SUPPLIED MATERIAL —
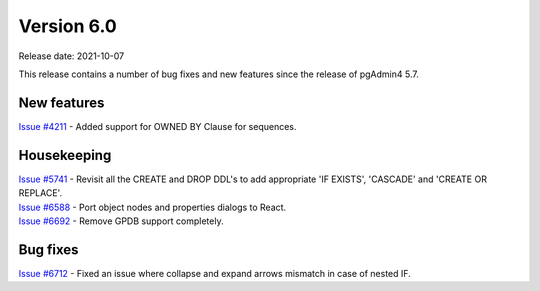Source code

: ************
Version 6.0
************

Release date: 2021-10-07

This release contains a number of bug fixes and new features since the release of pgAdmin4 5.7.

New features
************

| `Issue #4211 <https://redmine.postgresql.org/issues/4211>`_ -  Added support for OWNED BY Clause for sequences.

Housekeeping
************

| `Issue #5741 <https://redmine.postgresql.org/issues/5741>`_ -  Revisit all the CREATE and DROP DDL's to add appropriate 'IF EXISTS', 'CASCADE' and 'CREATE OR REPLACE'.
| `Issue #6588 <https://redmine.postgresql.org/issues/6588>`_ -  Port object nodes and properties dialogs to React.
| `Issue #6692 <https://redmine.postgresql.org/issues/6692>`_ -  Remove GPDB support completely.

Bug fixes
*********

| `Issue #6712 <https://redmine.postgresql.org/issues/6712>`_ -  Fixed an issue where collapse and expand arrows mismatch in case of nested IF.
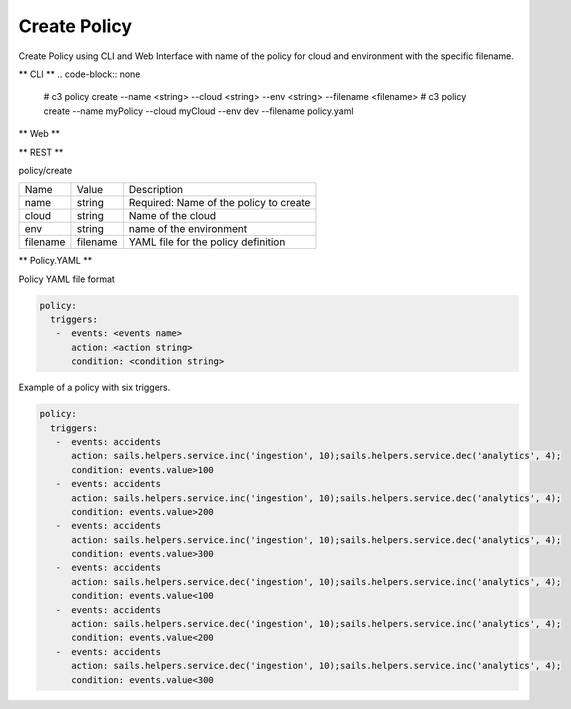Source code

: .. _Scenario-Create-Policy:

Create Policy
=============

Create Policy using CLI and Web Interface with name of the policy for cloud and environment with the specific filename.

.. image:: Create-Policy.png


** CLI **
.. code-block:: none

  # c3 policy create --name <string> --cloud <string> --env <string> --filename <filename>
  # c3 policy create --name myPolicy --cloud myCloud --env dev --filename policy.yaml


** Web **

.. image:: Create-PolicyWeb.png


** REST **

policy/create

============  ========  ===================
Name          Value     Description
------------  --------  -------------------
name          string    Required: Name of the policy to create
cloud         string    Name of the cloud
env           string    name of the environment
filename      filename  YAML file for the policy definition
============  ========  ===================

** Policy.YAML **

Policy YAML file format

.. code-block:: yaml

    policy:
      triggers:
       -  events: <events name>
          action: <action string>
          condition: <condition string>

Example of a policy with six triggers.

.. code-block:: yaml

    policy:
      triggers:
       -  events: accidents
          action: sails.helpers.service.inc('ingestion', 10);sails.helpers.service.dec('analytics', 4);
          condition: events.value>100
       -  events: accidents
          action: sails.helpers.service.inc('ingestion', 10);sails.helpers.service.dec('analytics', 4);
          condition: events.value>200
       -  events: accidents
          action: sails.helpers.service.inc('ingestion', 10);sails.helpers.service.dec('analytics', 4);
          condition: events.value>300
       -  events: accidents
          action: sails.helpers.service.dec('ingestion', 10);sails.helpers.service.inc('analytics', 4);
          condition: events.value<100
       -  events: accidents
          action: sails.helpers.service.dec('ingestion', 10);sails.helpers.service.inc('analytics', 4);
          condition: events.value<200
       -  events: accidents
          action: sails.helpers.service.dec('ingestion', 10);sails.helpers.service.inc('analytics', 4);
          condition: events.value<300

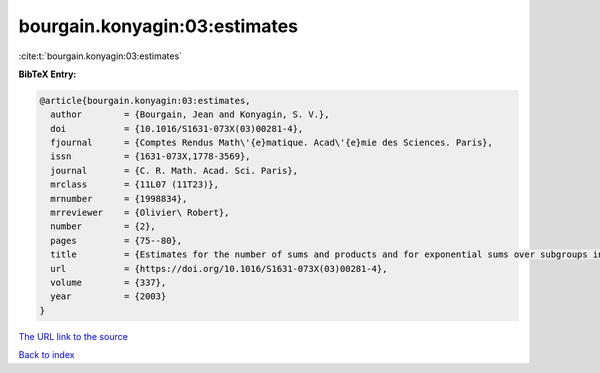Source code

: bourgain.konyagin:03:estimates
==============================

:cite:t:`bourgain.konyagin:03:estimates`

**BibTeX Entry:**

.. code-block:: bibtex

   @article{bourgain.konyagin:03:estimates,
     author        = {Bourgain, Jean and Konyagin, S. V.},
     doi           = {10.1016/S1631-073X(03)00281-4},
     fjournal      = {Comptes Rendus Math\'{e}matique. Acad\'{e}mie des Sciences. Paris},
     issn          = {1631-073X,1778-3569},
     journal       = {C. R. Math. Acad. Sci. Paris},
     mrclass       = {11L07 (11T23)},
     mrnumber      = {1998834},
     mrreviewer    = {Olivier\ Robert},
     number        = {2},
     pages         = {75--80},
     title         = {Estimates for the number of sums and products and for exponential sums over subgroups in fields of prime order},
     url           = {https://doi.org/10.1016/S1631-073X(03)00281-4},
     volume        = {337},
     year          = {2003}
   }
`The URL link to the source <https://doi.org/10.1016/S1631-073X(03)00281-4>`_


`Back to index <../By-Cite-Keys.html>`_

WHAT YOU WILL DO — Give the number of lines above in which the word "condition" appears, and nothing more.

EXERCISE SOLUTION — 7